Pertanyaan itu membuat Levin terbungkam. Sejujurnya, dia telah mempertahankan penampilan itu selama setahun penuh. Bahkan di tempat kerja tidak ada yang berani menegur karena dia adalah anak pemilik perusahaan. Sebenarnya Levin sudah mendapat teguran dari sang ayah atas penampilannya. Akan tetapi, dia masih enggan untuk berubah.

“Penampilan juga termasuk dalam pilihan hidup.”

“Oh. Tapi, aku tidak suka pria brewokan.”

“Kita hanya berpura-pura menjadi kekasih, Naomy. Bukan untuk saling melabuhkan hati. Jangan sampai ada rasa suka di antara kita.”

“Iya, tapi aku tidak nyaman dengan brewok dan kumismu.”

Pikir Levin, perempuan di hadapannya itu teramat jujur, lugu, dan Levin tidak bisa menyalahkan sikap itu. Lagi pula, ada perbedaan umur yang lumayan jauh. Lantaran Levin lebih dewasa, dialah yang harus banyak bersabar.
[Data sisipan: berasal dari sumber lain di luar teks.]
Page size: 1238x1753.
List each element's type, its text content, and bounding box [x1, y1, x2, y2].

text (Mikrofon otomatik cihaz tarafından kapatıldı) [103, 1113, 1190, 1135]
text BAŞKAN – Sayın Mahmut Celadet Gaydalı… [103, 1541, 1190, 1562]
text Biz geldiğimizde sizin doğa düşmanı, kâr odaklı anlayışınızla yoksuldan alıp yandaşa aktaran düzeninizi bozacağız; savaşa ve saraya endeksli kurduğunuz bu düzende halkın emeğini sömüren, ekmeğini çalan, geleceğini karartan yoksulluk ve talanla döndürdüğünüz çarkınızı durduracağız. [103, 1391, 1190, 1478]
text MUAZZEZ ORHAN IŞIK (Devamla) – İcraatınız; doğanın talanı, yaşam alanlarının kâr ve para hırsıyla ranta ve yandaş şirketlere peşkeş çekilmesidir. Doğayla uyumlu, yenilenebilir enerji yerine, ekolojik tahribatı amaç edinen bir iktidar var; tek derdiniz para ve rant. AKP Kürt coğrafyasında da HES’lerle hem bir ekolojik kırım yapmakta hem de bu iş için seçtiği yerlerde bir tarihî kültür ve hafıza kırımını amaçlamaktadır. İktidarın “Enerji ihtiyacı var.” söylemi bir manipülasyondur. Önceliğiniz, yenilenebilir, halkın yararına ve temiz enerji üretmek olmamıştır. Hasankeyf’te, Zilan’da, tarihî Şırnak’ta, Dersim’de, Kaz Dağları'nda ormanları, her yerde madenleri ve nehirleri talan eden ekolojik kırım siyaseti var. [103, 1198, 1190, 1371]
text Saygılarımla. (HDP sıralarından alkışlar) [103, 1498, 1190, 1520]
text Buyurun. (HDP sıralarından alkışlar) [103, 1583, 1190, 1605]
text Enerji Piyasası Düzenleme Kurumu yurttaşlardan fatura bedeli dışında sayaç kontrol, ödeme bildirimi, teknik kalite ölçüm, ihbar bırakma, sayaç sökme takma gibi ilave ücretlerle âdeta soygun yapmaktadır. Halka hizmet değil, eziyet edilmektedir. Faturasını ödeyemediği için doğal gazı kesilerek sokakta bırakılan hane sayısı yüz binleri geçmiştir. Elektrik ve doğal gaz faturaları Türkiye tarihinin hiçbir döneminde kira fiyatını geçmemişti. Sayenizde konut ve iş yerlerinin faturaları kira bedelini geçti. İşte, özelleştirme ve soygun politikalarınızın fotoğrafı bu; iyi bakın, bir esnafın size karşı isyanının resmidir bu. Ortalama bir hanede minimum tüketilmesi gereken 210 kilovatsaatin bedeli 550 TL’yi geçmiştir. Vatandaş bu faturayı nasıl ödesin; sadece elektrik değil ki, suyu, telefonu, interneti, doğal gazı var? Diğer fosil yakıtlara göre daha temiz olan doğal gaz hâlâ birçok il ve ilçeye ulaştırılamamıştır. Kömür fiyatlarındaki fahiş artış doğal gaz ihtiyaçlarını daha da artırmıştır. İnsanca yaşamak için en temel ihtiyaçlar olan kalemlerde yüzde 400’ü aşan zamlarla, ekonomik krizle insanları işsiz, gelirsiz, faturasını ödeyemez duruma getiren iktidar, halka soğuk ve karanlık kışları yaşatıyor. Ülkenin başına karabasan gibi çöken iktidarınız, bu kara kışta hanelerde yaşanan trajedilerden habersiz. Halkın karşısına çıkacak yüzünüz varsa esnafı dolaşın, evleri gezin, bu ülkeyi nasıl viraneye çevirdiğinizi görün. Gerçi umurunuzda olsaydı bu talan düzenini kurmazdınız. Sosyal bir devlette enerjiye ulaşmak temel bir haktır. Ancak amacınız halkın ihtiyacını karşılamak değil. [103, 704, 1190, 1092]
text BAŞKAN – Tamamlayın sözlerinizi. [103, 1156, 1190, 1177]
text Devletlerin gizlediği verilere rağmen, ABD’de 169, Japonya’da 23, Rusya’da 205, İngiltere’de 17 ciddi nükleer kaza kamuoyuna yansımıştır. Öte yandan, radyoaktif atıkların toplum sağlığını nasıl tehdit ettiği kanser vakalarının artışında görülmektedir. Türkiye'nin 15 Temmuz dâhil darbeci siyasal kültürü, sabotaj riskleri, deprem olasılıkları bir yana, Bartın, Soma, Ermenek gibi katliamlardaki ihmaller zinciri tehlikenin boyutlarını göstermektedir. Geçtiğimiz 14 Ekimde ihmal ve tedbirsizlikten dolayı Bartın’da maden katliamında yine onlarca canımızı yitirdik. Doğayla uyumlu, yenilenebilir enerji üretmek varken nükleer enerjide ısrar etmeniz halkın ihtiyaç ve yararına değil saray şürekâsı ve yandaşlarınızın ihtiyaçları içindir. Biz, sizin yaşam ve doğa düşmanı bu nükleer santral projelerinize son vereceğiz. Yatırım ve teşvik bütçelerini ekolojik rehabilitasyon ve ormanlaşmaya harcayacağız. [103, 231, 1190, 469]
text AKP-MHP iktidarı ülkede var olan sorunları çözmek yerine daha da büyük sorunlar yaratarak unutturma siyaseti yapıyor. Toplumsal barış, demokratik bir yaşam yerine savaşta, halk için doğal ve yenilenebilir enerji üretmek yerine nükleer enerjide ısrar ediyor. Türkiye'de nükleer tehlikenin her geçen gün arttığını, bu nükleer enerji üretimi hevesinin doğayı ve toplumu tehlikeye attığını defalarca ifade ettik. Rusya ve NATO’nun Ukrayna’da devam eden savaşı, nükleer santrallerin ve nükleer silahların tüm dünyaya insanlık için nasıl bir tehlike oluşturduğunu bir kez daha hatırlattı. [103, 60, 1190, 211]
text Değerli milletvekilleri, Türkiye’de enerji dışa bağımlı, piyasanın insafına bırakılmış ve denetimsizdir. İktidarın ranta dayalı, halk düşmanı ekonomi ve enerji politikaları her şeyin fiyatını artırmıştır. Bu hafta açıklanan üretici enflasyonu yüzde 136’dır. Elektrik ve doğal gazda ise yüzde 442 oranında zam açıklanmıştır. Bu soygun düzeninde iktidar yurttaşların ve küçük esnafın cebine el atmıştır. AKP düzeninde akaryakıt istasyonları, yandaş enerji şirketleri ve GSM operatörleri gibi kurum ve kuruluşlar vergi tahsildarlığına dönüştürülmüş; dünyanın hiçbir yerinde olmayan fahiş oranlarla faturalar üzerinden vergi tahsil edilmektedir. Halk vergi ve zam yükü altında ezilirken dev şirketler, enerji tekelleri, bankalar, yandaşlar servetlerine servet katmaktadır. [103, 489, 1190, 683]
“Begini saja, jangan bahas brewokku lagi. Kita bahas kontraknya terlebih dahulu. Kontrak kekasih tiga bulan. Bagaimana?”

“Tapi, tanpa pernikahan, loh, ya?”

“Setuju. Jadi, kau bersedia?”

“Iya. Tapi, aku ingin kau juga menandatangani kontrak yang aku buat.”

Kontrak vs kontrak. Akan jadi seperti apa setelah ini?